Fasting Mimicking Diet (FMD) in Conjunction With Chemotherapy in Advanced Ovarian Cancer

Not Applicable

Not yet recruiting

• Conditions: Ovarian Cancer; Chemotherapeutic Toxicity
• Interventions: Drug: Carboplatin; Dietary Supplement: Fasting Mimicking Diet (Xentigen by L'Nutra); Drug: Paclitaxel; Dietary Supplement: Standard diet

• Registration Number: NCT05921149
• Lead Sponsor: NorthShore University HealthSystem

Brief Summary

Rates of grade 3-4 toxicity with carboplatin and paclitaxel chemotherapy range 26-84%. Interventions to reduce toxicity are needed.

Short term fasting protects against toxic effects of chemotherapy without decreasing efficacy. In a prospective clinical trial of breast cancer patients randomized to FMD or regular diet during chemotherapy, less antiemetic was required in the FMD group; radiographic and pathologic responses were better in this group.

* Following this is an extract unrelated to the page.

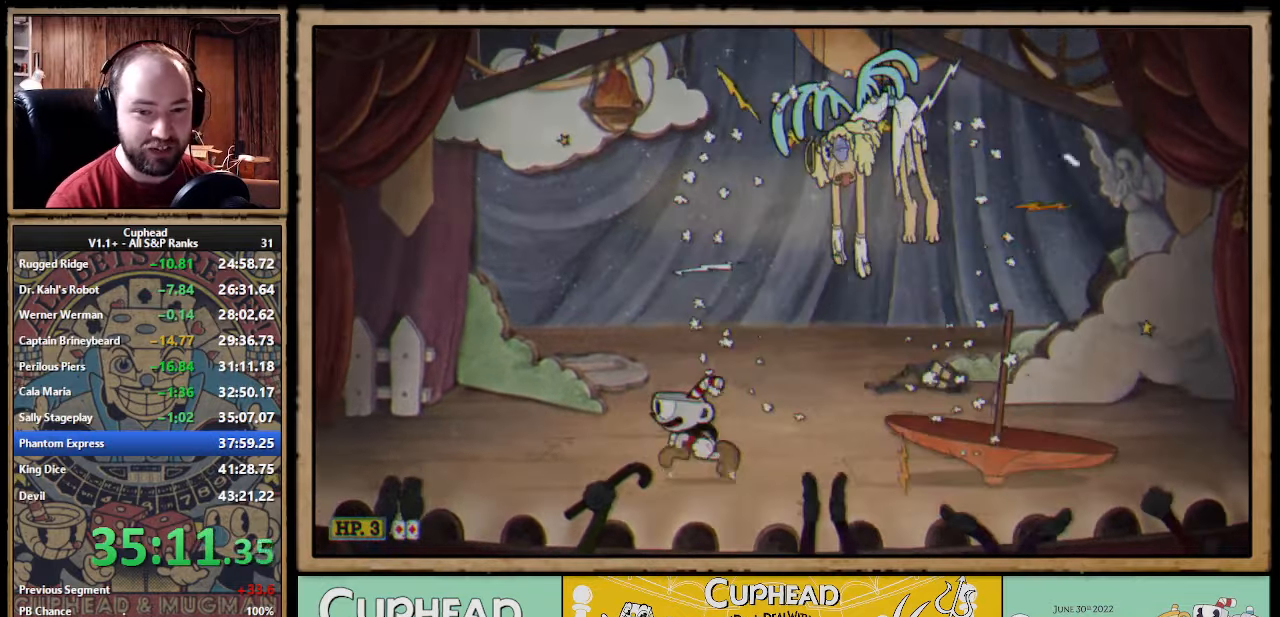
{"buttons": ["A"], "left_stick": "right", "events": [[450, "A", "down"], [467, "left_stick", "right"]]}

This trial tests whether platinum-taxane chemotherapy combined with a FMD in advanced and recurrent ovarian, fallopian tube and primary peritoneal cancer patients is associated with decreased toxicity and/ or improved tumor response to therapy.

Detailed Description

Not available

Study Timeline

• Study First Submitted: 2023-04-23
• Study First Submitted QC: 2023-06-25
• Study First Posted: 2023-06-27
• Status Verified: 2024-05
• Last Update Submitted: 2024-05-05
• Last Update Posted: 2024-05-07
• Study Start: 2024-05-25
• Primary Completion: 2028-06-01
• Study Completion: 2031-06-01

Recruitment & Eligibility

• Status: NOT_YET_RECRUITING
• Sex: Female
• Target Recruitment: 170

Inclusion Criteria

1. Age ≥ 18 years

2. All patients with advanced ovarian, fallopian tube and primary peritoneal carcinomas deemed appropriate candidates for neoadjuvant chemotherapy and patients with recurrent, platinum-sensitive disease (as defined by an interval of at least 6 months following completion of last platinum-based chemotherapy prior to disease relapse or progression)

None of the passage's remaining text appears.